Four different players won the four majors for the third consecutive year. Bernhard Langer won his second Masters title, Lee Janzen captured the US Open, Greg Norman held off Nick Faldo to win The Open at Royal St Georges, but the Aussie was beaten in a play-off by Paul Azinger at the PGA Championship, where Mickelson finished tied for sixth - his first top-10 finish in a major.
Azinger then earned a vital half with Nick Faldo as Team USA retained the Ryder Cup after a momentous Sunday fightback. Tony Jacklin's Europe took a one-point lead into the singles and won three of the first five matches, but the Americans dominated the middle-order and ran out 15-13 winners.
There were farcical scenes at Aintree as the 147th running of the Grand National was declared void for the first time in history after a horrendous mix-up at the start. Despite the starter and various trainers attempting to halt the race after a false start, 30 of the 39 runners carried on, with Esha Ness leading the seven finishers over the line before officials nullified the result.
Later that year, Vintage Crop was the toast of Ireland as Dermot Weld's six-year-old, ridden by Mick Kinane, became the first horse from the northern hemisphere to win the Melbourne Cup.
With reigning Formula One world champion Nigel Mansell moving to IndyCar, Alain Prost dominated the 1993 season in his Williams and won seven races - including the 50th of his career at the British Grand Prix - as he cruised to his fourth F1 driver's title. Prost started 13 of the 16 races from pole position, but would retire shortly after the season concluded when Williams announced they would be signing Ayrton Senna.
As for Mansell, he became the first driver in history to win the IndyCar title in his debut season.

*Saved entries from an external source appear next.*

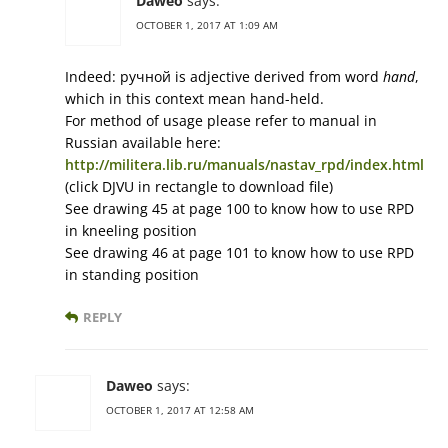
Daweo
says:
OCTOBER 1, 2017 AT 1:09 AM
Indeed: ручной is adjective derived from word
hand
,
which in this context mean hand-held.
For method of usage please refer to manual in
Russian available here:
http://militera.lib.ru/manuals/nastav_rpd/index.html
(click DJVU in rectangle to download file)
See drawing 45 at page 100 to know how to use RPD
in kneeling position
See drawing 46 at page 101 to know how to use RPD
in standing position
REPLY
Daweo
says:
OCTOBER 1, 2017 AT 12:58 AM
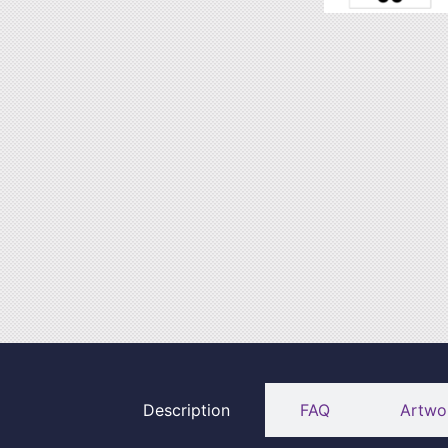
Description
FAQ
Artwo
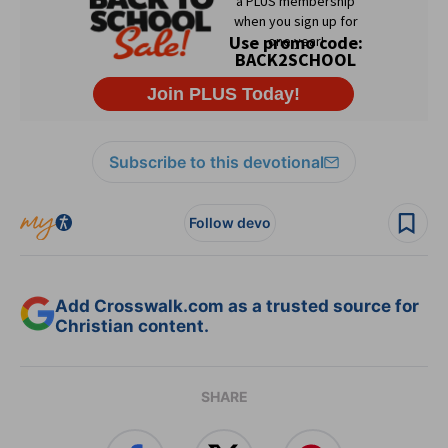
Subscribe to this devotional
Follow devo
Add Crosswalk.com as a trusted source for
Christian content.
SHARE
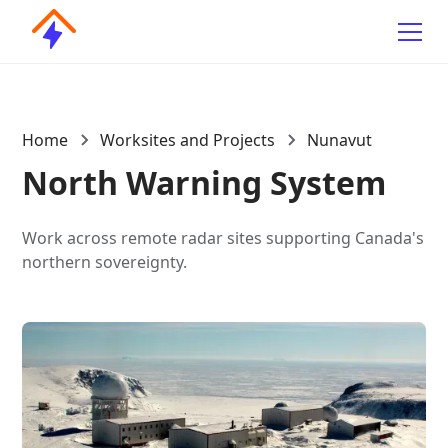
Home
Worksites and Projects
Nunavut
North Warning System
Work across remote radar sites supporting Canada's
northern sovereignty.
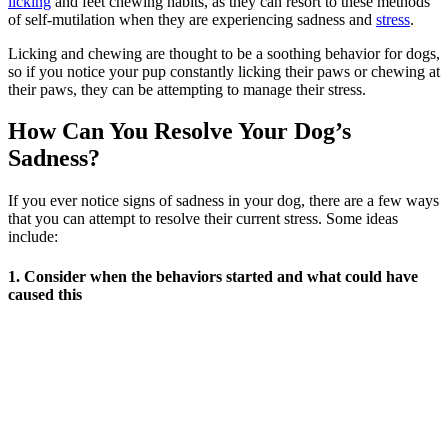
licking
and feet chewing habits, as they can resort to these methods
of self-mutilation when they are experiencing sadness and
stress
.
Licking and chewing are thought to be a soothing behavior for dogs,
so if you notice your pup constantly licking their paws or chewing at
their paws, they can be attempting to manage their stress.
How Can You Resolve Your Dog’s
Sadness?
If you ever notice signs of sadness in your dog, there are a few ways
that you can attempt to resolve their current stress. Some ideas
include:
1. Consider when the behaviors started and what could have
caused this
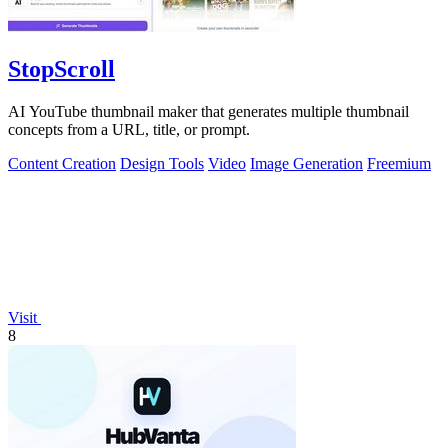
StopScroll
AI YouTube thumbnail maker that generates multiple thumbnail
concepts from a URL, title, or prompt.
Content Creation
Design Tools
Video
Image Generation
Freemium
Visit
8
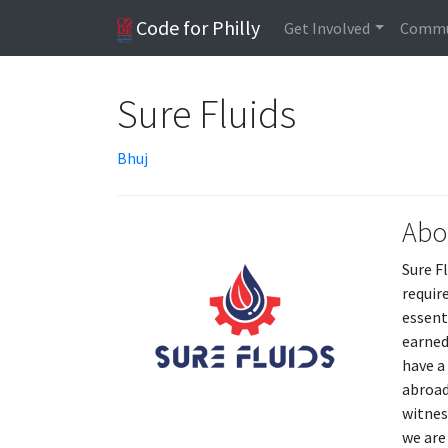
Code for Philly
Get Involved
Commu
Sure Fluids
Bhuj
Abo
Sure F
requir
essent
earned
have a
abroad
witnes
we are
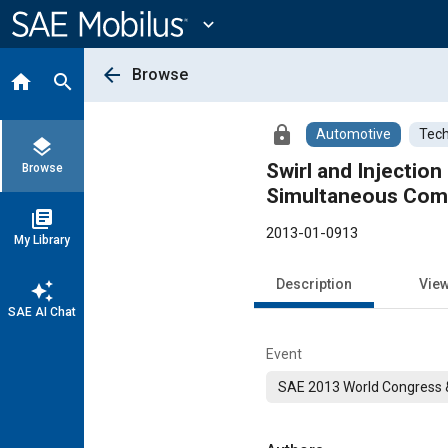
Main
Content
expand_more
arrow_back
Browse
home
search
lock
Automotive
Tech
layers
Swirl and Injectio
Browse
Simultaneous Comb
library_books
2013-01-0913
My Library
Description
Vie
auto_awesome
SAE AI Chat
Event
SAE 2013 World Congress &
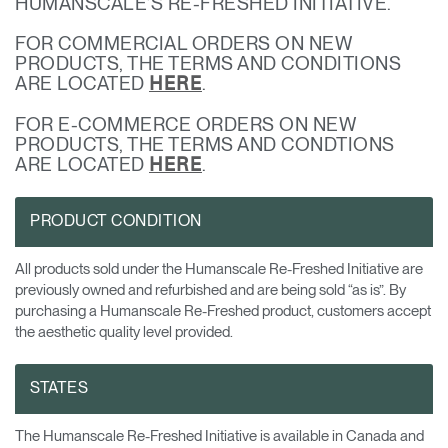
HUMANSCALE’S RE-FRESHED INITIATIVE.
Opens
Opens
Opens
Opens
Opens
Opens
Opens
FOR COMMERCIAL ORDERS ON NEW
to
to
to
to
to
to
to
PRODUCTS, THE TERMS AND CONDITIONS
Facebook
Twitter
Linkedin
Instagram
Humanscale
Pinterest
YouTube
ARE LOCATED
.
HERE
Blog
FOR E-COMMERCE ORDERS ON NEW
PRODUCTS, THE TERMS AND CONDTIONS
ARE LOCATED
.
HERE
PRODUCT CONDITION
All products sold under the Humanscale Re-Freshed Initiative are
previously owned and refurbished and are being sold “as is”. By
purchasing a Humanscale Re-Freshed product, customers accept
the aesthetic quality level provided.
STATES
The Humanscale Re-Freshed Initiative is available in Canada and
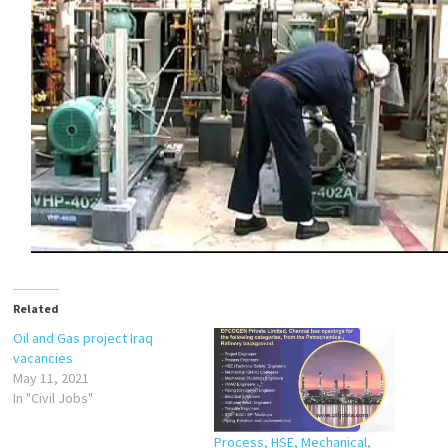
Related
Oil and Gas project Iraq
vacancies
May 11, 2021
In "Civil Jobs"
Process, HSE, Mechanical,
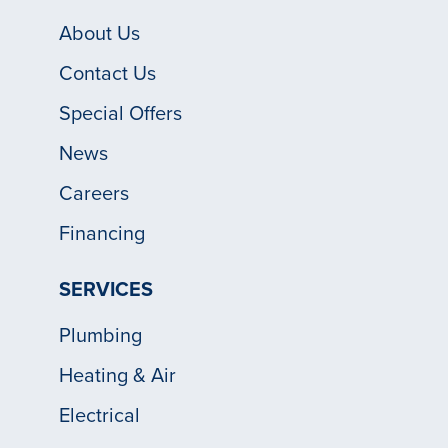
About Us
Contact Us
Special Offers
News
Careers
Financing
SERVICES
Plumbing
Heating & Air
Electrical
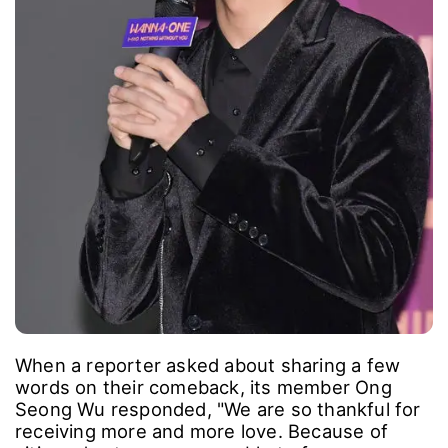
When a reporter asked about sharing a few
words on their comeback, its member Ong
Seong Wu responded, "We are so thankful for
receiving more and more love. Because of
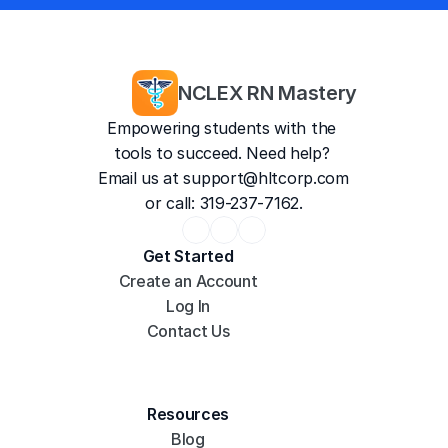
4.8/5
35,187 Reviews
NCLEX RN Mastery
Empowering students with the 
tools to succeed. Need help? 
Email us at 
support@hltcorp.com
or call: 319-237-7162.
Get Started
Create an Account
Log In
Contact Us
Resources
Blog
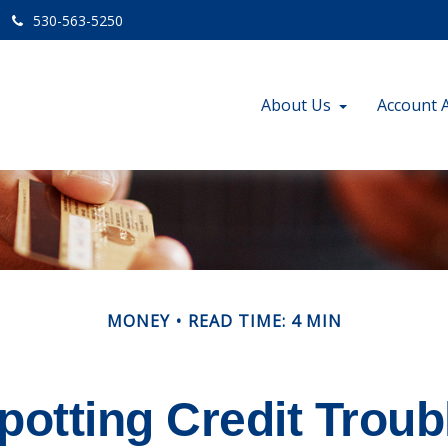
530-563-5250
About Us
Account 
MONEY
READ TIME: 4 MIN
potting Credit Troub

Motorsport also mourned the death of 1976 world champion James Hunt, who suffered a heart attack and passed away aged only 45.
In MotoGP, Wayne Rainey led the world championship by 11 points and looked poised to capture his fourth consecutive title until a horrific crash at the Italian GP in September, suffering injuries to his spine which left him paralysed from the chest down.
Monica Seles started 1993 as the world No 1 and soon beat arch-rival Steffi Graf to win her third Australian Open title - her eighth Grand Slam - but she was then stabbed in the back by a deranged Graf fan in April and would not be able to compete again for more than two years.
Graf took advantage to win the final three Slams of the year, while Pete Sampras won his first Wimbledon title and added a second US Open crown to his collection in August.